Undercover federal agents on Friday arrested a man they believe was plotting to bomb a synagogue in Colorado over the weekend, according to a federal affidavit.
According to the Denver Post, 27-year-old Richard Holzer described himself to federal agents as a skinhead and former member of the Ku Klux Klan. The agents said in the documents that they had arrested Holzer in a motel room as he was examining what he thought to be functioning pipe bombs that were prepared for him by federal agents. He had also brought a knife and mask into the room, according to the documents.

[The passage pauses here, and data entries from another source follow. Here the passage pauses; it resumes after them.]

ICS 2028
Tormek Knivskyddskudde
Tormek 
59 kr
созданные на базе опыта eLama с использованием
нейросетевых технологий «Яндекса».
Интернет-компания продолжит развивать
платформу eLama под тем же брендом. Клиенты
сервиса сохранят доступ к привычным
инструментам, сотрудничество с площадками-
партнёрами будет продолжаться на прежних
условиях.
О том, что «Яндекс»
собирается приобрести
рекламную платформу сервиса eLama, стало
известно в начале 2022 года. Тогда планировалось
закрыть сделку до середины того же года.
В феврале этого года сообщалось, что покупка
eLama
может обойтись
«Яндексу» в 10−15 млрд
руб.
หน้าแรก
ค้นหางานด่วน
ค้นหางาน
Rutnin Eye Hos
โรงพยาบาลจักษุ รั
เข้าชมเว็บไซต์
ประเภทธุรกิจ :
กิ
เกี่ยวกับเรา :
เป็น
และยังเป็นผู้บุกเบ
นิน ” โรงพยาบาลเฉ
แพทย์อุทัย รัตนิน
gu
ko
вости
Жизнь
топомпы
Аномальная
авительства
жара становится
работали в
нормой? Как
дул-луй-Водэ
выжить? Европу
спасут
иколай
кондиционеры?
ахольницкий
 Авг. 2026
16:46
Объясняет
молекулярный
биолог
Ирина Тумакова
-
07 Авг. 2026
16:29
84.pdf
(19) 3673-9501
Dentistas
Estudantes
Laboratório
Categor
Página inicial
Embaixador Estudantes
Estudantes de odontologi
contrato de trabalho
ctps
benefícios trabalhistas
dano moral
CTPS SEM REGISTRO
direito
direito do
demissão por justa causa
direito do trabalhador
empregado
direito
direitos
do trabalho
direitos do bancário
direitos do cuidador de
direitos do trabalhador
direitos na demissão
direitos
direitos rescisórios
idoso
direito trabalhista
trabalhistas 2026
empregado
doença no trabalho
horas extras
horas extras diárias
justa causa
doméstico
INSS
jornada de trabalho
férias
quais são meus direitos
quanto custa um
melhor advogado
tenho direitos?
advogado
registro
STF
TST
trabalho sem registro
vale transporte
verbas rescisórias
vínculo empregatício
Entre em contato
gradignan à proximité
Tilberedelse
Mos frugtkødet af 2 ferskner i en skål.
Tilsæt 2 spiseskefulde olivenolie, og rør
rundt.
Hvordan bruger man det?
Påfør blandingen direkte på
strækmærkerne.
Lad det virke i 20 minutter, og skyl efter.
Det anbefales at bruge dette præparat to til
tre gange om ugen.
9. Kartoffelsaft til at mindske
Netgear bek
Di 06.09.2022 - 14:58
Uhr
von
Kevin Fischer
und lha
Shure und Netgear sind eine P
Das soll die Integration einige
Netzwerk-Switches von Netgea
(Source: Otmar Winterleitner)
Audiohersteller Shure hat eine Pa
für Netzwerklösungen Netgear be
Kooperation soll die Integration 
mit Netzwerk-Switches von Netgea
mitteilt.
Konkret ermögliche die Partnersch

The FBI agents began communicating with Holzer through Facebook on Sept. 28, according to court filings. Evidence of his violent beliefs piled up: photos of him with weapons, Mein Kampf, and other white supremacist symbols; participation in aggressively anti-Semitic online chats; a swastika armband; messages expressing support for the Holocaust; a video of him holding a machete and asking: “may the gods be with me for what I must do.”
He allegedly talked of killing Jews in online forums and shared a video of himself checking out the synagogue he was allegedly targeting, Temple Emanuel in Pueblo, Colorado. He allegedly said he paid a “witch doctor” to poison the synagogue’s pipes with arsenic last year.
In late September, three undercover agents met with Holzer in a restaurant, where Holzer proposed bombing the synagogue with Molotov cocktails. “I want something that tells them they are not welcome in this town,” he allegedly said. The agents mentioned there was a chance people might be in the building when he attacked it. According to the filing, he said he thought that was unlikely, “but that if they were, Holzer would not care because they would be Jews.”
The agents met with him several more times. He allegedly told them he was preparing for a racial holy war and that he wanted to “go out with a final act for the movement.” He also said that after “phase two”—the bombing—he would move on to a larger “phase three” outside Pueblo.
Holzer was charged with attempting to obstruct the free exercise of religious beliefs by force using explosives. He could face up to 20 years in prison.
It has been just over a year since the white supremacist attack on the Tree of Life synagogue in Pittsburgh that killed 11 people.